§ **What is required**: Please copy the part of the film festival article between "Celebrating its 60th" and "full of surprises.", inclusive.

§ **Reading text**:

Magazine article Filmmaker

San Francisco International Film Festival

Magazine article Filmmaker

San Francisco International Film Festival

Article excerpt

Celebrating its 60th edition, the San Francisco International Film Festival - now rebranded as the hashtag-friendly SFFILM Festival - impressed this first-timer not as a hoary institution, recumbent upon its laureled legacy, but as a festival keen to stake out vibrant new tangents, mindful of its city's history (cinematic and otherwise) and full of surprises.

Both those qualities were abundant in the closing night spectacle: The Green Fog, which celebrated San Francisco's indelible place in a century of movies in an appropriately twisted manner. The festival commission brought filmmakers Guy Maddin, Evan Johnson and Galen Johnson together with hometown string heroes Kronos Quartet and composer Jacob Garchik to engage in the act of "Vertigo-ing Vertigo" (to use Johnson's parlance) in a reputedly shot-by-shot remake of the Hitchcock masterpiece, repurposing clips from a pool of some 400 films and a few TV shows.

The title alludes to The Fog, the apparently lost 1923 silent film that was one of the earliest movie productions to use San Francisco locations. In Maddin's version, the city is seen through multiple shots of sites and scenarios that suggest and replicate moments from the 1958 psycho-thriller in a found-footage manner. There's an overlap of perspective with Thom Andersen's Los Angeles Plays Itself, as relocated to the 415 area code, and an equal appreciation for the absurdity that arises from the bricolage. The juxtapositions can be insistently comic, as when the actor onscreen is, say, Rock Hudson from the San Francisco-set 1970s detective show McMillan & Wife, and clearly not a lovestruck and heights-averse Jimmy Stewart. A master of reinvented silent cinema, Maddin and his cohorts produce a kind of "silenced" cinema, editing out the dialogue portion of scenes to show only the facial tics and reactions, a funny gimmick that becomes strangely revealing, adroitly annotated by flourishes in Garchik's score. Of course, it helps to have seen Vertigo, and the festival supplied a handy refresher screening the same afternoon at SFMOMA, hosted by film historian David Thomson, who framed its tragedy of dizzy-making doppelgangers with idiosyncratic wit.

§ **Given records**:
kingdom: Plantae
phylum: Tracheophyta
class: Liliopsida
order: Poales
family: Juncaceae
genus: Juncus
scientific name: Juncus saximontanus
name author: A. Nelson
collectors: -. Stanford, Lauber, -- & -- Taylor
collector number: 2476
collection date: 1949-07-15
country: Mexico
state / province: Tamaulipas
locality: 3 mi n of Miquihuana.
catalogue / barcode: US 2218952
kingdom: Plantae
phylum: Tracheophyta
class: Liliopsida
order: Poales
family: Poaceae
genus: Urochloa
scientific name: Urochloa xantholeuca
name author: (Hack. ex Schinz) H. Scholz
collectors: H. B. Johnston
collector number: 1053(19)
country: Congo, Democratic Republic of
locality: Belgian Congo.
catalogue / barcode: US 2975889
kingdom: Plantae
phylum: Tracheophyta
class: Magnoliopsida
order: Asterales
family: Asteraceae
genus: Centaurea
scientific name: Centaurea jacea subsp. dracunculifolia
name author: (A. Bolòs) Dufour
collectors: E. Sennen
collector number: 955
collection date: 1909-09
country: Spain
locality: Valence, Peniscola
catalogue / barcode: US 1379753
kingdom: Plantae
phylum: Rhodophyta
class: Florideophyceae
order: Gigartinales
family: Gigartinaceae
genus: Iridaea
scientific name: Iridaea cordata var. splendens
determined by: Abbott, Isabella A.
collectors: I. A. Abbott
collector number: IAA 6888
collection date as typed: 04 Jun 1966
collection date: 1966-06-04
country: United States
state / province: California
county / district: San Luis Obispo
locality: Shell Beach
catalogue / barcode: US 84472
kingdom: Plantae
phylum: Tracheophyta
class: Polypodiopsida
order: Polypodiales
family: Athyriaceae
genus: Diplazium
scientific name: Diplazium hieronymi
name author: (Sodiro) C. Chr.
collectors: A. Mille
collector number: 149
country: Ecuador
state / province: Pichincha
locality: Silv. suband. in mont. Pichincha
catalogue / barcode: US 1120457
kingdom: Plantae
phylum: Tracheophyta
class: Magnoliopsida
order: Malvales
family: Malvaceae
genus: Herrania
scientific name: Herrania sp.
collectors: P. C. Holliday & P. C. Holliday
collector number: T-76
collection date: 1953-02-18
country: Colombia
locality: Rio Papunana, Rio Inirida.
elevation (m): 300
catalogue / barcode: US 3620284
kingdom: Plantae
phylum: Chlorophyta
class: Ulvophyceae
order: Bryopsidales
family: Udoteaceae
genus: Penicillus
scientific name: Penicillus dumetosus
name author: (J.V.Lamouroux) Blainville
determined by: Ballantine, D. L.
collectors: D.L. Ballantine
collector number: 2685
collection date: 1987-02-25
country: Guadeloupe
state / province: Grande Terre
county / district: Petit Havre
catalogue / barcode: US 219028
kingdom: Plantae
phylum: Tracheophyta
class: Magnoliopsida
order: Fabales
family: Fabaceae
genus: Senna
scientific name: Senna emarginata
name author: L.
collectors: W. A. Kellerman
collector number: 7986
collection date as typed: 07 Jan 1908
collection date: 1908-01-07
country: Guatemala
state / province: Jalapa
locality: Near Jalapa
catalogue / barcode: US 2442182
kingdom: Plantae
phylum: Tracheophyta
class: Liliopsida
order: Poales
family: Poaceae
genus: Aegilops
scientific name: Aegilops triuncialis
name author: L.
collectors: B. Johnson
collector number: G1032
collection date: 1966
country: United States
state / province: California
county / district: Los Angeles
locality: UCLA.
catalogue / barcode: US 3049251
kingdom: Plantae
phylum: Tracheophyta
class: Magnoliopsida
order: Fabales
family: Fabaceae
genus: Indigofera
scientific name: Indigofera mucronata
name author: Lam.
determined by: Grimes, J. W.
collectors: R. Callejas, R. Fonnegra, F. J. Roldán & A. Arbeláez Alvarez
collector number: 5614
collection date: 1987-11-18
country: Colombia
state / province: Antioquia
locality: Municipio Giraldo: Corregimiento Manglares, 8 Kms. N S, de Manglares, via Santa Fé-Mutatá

§ **Problem solution**:
Celebrating its 60th edition, the San Francisco International Film Festival - now rebranded as the hashtag-friendly SFFILM Festival - impressed this first-timer not as a hoary institution, recumbent upon its laureled legacy, but as a festival keen to stake out vibrant new tangents, mindful of its city's history (cinematic and otherwise) and full of surprises.